La coopération, voilà la caractéristique principale de la vie sociale. Si, dans le domaine de la biologie, les êtres plus ou moins individualisés, de la cellule à l’homme, luttent pour l’existence ou pour quelque but égoïste et personnel, sur le terrain sociologique, au contraire, ils unissent leurs efforts en vue d’un intérêt commun. Peu nous importe si, en réalité, la coopération apparaît souvent comme une conséquence nécessaire et logique de la lutte pour l’existence, l’essentiel est que, en même temps, elle soit tout aussi distincte du principe darwinien que l’est la concurrence vitale de la loi plus générale de l’attraction universelle.
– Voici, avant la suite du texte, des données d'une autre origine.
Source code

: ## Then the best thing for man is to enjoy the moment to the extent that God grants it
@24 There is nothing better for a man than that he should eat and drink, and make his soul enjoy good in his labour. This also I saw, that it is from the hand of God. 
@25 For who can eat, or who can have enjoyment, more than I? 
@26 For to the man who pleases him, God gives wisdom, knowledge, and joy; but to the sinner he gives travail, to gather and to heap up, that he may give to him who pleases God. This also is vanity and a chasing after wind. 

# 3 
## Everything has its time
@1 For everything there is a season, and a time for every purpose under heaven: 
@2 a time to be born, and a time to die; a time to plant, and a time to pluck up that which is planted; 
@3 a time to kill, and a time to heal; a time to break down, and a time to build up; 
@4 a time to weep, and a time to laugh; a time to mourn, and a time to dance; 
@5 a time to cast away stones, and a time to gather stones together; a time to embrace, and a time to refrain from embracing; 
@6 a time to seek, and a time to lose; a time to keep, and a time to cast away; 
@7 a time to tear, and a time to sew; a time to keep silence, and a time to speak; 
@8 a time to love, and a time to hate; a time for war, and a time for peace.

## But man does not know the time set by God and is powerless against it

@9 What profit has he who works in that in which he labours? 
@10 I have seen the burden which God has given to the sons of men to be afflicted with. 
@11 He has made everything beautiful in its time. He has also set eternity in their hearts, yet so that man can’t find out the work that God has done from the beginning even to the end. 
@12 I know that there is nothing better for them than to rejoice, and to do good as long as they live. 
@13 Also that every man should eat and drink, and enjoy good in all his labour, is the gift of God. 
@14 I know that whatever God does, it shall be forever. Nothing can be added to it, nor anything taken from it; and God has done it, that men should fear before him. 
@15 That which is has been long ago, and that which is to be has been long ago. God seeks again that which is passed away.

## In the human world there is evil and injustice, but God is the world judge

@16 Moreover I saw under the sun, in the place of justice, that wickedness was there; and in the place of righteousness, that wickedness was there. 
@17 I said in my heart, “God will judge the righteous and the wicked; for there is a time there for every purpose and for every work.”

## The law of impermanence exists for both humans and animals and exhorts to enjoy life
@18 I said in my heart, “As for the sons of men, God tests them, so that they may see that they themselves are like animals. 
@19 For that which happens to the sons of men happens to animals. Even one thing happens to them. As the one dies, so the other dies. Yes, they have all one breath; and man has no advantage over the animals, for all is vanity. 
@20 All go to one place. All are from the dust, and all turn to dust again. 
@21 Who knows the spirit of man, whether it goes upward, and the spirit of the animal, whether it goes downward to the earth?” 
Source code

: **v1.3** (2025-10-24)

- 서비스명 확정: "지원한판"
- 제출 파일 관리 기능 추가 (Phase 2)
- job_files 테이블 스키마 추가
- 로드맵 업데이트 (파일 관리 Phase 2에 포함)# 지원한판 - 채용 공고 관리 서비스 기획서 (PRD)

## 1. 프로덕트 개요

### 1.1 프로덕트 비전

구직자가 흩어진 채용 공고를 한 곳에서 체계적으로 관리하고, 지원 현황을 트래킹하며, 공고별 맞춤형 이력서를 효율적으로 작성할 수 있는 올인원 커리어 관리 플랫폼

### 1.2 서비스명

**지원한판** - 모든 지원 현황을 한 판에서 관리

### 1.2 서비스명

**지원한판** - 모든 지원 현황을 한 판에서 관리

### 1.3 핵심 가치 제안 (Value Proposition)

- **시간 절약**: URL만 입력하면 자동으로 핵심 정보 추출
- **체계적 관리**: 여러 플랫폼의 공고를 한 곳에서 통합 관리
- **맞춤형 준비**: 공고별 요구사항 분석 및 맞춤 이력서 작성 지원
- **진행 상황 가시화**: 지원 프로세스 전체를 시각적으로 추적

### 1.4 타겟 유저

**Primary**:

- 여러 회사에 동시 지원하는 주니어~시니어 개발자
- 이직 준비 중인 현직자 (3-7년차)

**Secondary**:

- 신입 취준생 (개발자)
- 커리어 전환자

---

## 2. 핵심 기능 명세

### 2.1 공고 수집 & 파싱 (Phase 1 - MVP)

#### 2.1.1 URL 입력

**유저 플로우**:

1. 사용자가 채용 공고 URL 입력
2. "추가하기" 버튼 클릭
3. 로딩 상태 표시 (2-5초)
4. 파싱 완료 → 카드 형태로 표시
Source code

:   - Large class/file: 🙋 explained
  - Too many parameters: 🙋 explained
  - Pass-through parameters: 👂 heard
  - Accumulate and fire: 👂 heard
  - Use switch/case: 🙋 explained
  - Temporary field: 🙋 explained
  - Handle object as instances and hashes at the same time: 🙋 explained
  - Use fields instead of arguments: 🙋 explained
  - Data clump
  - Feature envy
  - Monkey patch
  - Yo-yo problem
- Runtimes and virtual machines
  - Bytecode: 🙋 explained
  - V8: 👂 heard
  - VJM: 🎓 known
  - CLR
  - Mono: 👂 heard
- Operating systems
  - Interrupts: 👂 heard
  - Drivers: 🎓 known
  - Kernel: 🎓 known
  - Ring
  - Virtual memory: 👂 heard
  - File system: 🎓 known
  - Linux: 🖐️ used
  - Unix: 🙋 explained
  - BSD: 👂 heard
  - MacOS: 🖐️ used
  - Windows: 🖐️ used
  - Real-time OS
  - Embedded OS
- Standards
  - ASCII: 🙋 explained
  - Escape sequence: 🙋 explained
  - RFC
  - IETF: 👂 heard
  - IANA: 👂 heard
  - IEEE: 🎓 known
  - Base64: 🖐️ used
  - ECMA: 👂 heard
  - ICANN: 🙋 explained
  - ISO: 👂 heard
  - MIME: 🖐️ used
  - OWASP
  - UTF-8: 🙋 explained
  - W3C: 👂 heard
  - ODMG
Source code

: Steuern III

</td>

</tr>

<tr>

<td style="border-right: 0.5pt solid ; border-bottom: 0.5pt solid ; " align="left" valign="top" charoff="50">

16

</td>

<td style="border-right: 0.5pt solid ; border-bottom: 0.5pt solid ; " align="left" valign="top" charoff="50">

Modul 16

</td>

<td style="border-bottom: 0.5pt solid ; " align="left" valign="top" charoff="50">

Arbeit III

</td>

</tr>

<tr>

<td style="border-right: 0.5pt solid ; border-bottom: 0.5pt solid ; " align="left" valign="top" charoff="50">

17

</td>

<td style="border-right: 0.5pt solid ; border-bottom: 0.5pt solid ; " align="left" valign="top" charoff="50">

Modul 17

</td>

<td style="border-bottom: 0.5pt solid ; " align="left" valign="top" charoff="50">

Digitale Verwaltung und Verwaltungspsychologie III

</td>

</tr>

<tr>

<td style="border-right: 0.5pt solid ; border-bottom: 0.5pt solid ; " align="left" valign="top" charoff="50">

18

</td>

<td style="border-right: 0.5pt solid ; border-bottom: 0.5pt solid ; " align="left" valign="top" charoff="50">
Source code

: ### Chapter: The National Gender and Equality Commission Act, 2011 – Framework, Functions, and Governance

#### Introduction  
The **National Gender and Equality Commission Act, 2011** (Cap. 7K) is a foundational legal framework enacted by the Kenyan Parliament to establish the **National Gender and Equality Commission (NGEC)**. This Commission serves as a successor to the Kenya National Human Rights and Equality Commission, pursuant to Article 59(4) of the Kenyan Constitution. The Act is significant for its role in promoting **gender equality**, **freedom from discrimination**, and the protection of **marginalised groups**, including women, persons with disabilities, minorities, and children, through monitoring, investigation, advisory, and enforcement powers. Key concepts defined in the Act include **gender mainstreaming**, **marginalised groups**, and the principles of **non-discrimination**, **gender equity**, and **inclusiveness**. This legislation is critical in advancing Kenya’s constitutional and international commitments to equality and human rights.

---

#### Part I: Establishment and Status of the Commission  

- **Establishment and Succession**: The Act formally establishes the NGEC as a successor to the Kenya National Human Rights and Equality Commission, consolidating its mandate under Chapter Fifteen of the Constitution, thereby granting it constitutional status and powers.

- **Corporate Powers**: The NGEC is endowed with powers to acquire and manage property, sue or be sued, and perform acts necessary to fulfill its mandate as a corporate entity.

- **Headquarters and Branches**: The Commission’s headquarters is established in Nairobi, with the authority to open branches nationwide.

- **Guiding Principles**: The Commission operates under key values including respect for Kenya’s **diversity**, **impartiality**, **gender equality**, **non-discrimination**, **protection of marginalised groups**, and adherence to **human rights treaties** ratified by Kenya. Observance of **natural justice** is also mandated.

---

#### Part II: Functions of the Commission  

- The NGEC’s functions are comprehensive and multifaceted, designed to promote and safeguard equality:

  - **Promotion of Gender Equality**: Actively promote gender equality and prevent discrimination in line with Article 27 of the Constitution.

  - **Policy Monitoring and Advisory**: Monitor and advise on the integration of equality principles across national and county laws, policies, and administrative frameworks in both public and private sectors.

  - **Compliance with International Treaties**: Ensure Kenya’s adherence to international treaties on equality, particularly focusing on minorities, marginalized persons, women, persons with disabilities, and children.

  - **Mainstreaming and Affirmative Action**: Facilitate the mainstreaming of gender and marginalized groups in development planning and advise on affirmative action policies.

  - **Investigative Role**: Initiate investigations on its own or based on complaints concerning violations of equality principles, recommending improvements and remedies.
Qu’une ligue soit offensive ou défensive, les clauses de l’alliance n’en restent pas moins très différentes des règles du combat. La délimitation des domaines de la biologie et de la sociologie n’offre donc pas de difficulté et ne prête à aucune confusion sous le rapport des principes : la biologie étudie, dans le monde végétal et animal, les phénomènes de la lutte pour l’existence ; la sociologie ne s’intéresse qu’à ceux de l’union de forces plus ou moins centralisées, c’est-à-dire de la coopération dans ce même domaine de la nature[1].

  1. Pour plus de détails, voir mon article de la Contemporary Review de Londres, septembre 1886, Evolution and Revolution.